As previously mentioned, current systems of consumer waste use a cradle-to-grave or linear model of waste management. This is a model of the lifecycle of a product that results in the product reentering the supply chain instead of being disposed of. This system allows for greater reduction of waste as a large section of the waste produced would be able to enter the supply chain.

There are many ways for individuals to participate in the process of reducing post consumer waste, especially in communities where local governments encourage processes that reduce post consumer waste and promote the cradle-to-cradle structure. The most productive activities to do this are to reuse materials that a person already owns instead of disposing of them, learning methods of repairing and repurposing materials that no longer function, and when buying items is necessary buying those items that will not break or lose functionality after a small number of uses.
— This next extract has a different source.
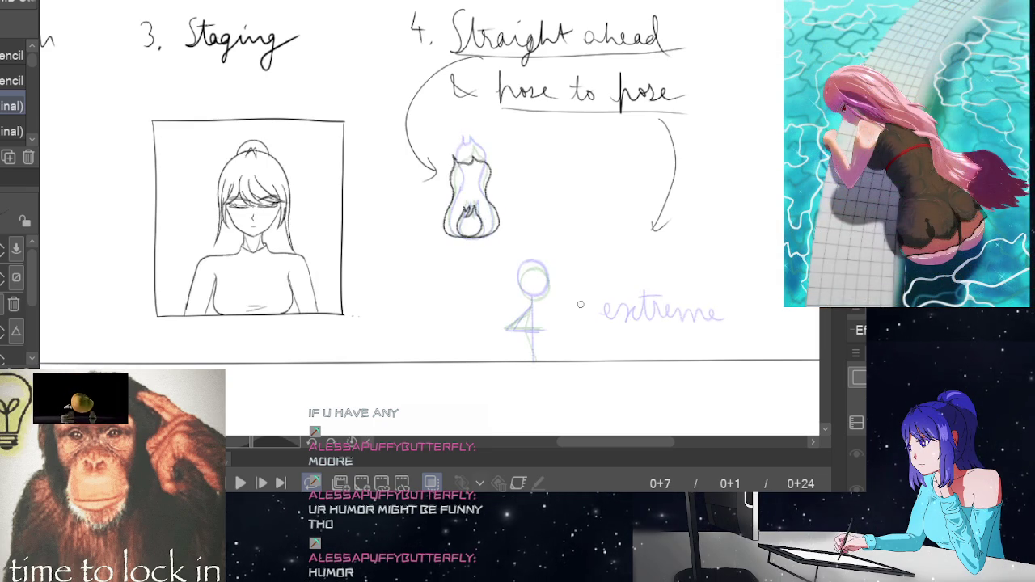
{"action": "key", "text": "Right"}
{"action": "key", "text": "Right"}
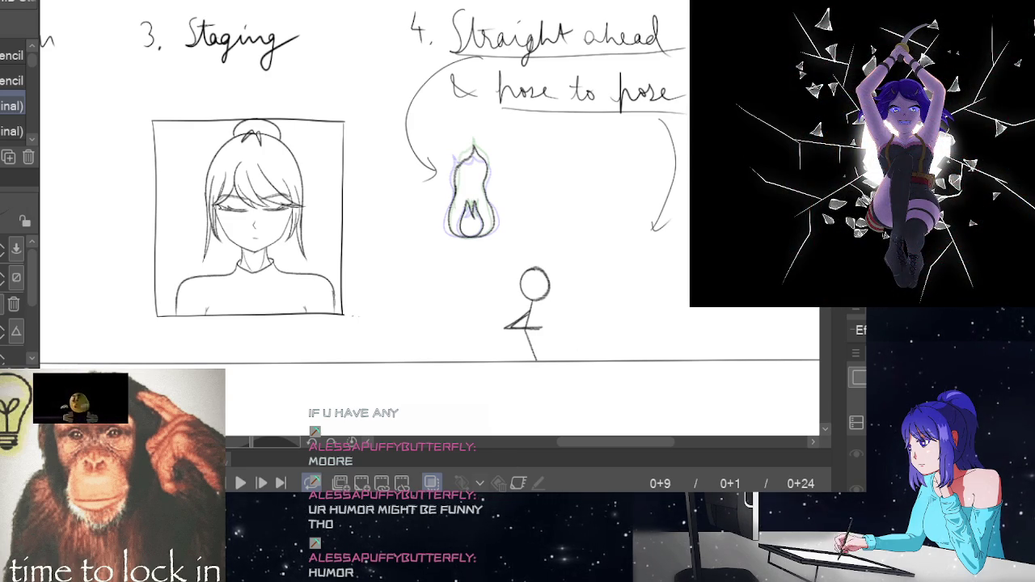
{"action": "key", "text": "Right"}
{"action": "key", "text": "Right"}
This process is often quite difficult as products are often not designed to be reused. This has led to many individuals blaming the producers of these products for the excess amounts of post-consumer waste. This accusation has been held against manufacturers for many years, claiming that retailers incentivized short term profits over the long term safety of the environment. One study shows how as far back as the 1990s, many large scale retailers were claiming to understand their responsibility to waste management, but offered no policies or initiatives to cut back on the amount of waste that is inevitably produced by the consumer.

To combat this, some governments and private institutions have attempted to find new ways of avoiding excessive post-consumer waste. In the European Union, one project is being developed which uses enzymes to dissolve plastic and cardboard waste into basic materials that can be remade into new products for consumer use. In the United States there are organizations such as the Vermont Journal of Environmental Law which holds an annual conference to discuss how best to combat the excessive post consumer waste issue in the United States. Strategies like this allow for greater control over the issue of post consumer waste without changing the supply chain as a whole.